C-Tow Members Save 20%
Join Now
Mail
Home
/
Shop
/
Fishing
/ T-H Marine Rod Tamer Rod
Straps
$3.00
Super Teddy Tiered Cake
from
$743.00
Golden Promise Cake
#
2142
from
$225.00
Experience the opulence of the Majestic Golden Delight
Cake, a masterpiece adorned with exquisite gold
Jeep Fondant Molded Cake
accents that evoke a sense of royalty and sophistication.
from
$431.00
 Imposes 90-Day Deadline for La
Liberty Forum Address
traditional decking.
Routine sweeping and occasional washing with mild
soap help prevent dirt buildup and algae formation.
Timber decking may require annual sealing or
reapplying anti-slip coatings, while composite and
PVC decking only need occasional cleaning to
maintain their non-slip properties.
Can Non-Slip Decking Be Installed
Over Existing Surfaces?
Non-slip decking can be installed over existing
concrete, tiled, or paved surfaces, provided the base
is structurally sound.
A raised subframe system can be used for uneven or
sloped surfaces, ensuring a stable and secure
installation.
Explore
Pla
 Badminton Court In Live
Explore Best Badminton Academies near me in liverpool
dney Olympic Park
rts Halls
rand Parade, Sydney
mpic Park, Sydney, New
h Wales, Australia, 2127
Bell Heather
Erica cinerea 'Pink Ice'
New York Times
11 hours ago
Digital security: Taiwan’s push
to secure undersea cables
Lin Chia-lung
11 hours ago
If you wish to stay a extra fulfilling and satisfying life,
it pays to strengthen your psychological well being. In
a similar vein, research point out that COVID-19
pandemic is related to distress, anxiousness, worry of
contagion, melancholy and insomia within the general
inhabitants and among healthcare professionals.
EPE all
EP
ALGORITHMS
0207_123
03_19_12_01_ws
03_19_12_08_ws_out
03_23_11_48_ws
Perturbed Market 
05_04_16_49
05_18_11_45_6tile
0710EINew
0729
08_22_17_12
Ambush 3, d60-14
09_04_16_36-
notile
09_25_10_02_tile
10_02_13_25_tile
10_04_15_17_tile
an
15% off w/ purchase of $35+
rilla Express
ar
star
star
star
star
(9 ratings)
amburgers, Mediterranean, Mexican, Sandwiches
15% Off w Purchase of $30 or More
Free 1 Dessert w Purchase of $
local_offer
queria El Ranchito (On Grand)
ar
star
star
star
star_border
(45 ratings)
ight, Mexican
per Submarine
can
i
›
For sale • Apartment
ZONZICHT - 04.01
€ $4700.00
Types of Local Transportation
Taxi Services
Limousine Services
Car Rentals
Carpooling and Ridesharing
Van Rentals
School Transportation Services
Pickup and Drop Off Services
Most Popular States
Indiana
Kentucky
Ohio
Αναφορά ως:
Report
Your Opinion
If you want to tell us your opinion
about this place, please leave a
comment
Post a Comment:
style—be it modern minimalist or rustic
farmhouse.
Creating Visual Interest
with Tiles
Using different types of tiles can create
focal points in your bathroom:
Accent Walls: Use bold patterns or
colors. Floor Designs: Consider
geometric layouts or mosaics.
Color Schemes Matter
—————
EXERCISE DIRECTIONS
Reproduce the data line for line, from its beginning down to and including the line containing "amburgers, Mediterranean, Mexican, Sandwiches".

RESPONSE FOR THIS EXERCISE
C-Tow Members Save 20%
Join Now
Mail
Home
/
Shop
/
Fishing
/ T-H Marine Rod Tamer Rod
Straps
$3.00
Super Teddy Tiered Cake
from
$743.00
Golden Promise Cake
#
2142
from
$225.00
Experience the opulence of the Majestic Golden Delight
Cake, a masterpiece adorned with exquisite gold
Jeep Fondant Molded Cake
accents that evoke a sense of royalty and sophistication.
from
$431.00
 Imposes 90-Day Deadline for La
Liberty Forum Address
traditional decking.
Routine sweeping and occasional washing with mild
soap help prevent dirt buildup and algae formation.
Timber decking may require annual sealing or
reapplying anti-slip coatings, while composite and
PVC decking only need occasional cleaning to
maintain their non-slip properties.
Can Non-Slip Decking Be Installed
Over Existing Surfaces?
Non-slip decking can be installed over existing
concrete, tiled, or paved surfaces, provided the base
is structurally sound.
A raised subframe system can be used for uneven or
sloped surfaces, ensuring a stable and secure
installation.
Explore
Pla
 Badminton Court In Live
Explore Best Badminton Academies near me in liverpool
dney Olympic Park
rts Halls
rand Parade, Sydney
mpic Park, Sydney, New
h Wales, Australia, 2127
Bell Heather
Erica cinerea 'Pink Ice'
New York Times
11 hours ago
Digital security: Taiwan’s push
to secure undersea cables
Lin Chia-lung
11 hours ago
If you wish to stay a extra fulfilling and satisfying life,
it pays to strengthen your psychological well being. In
a similar vein, research point out that COVID-19
pandemic is related to distress, anxiousness, worry of
contagion, melancholy and insomia within the general
inhabitants and among healthcare professionals.
EPE all
EP
ALGORITHMS
0207_123
03_19_12_01_ws
03_19_12_08_ws_out
03_23_11_48_ws
Perturbed Market 
05_04_16_49
05_18_11_45_6tile
0710EINew
0729
08_22_17_12
Ambush 3, d60-14
09_04_16_36-
notile
09_25_10_02_tile
10_02_13_25_tile
10_04_15_17_tile
an
15% off w/ purchase of $35+
rilla Express
ar
star
star
star
star
(9 ratings)
amburgers, Mediterranean, Mexican, Sandwiches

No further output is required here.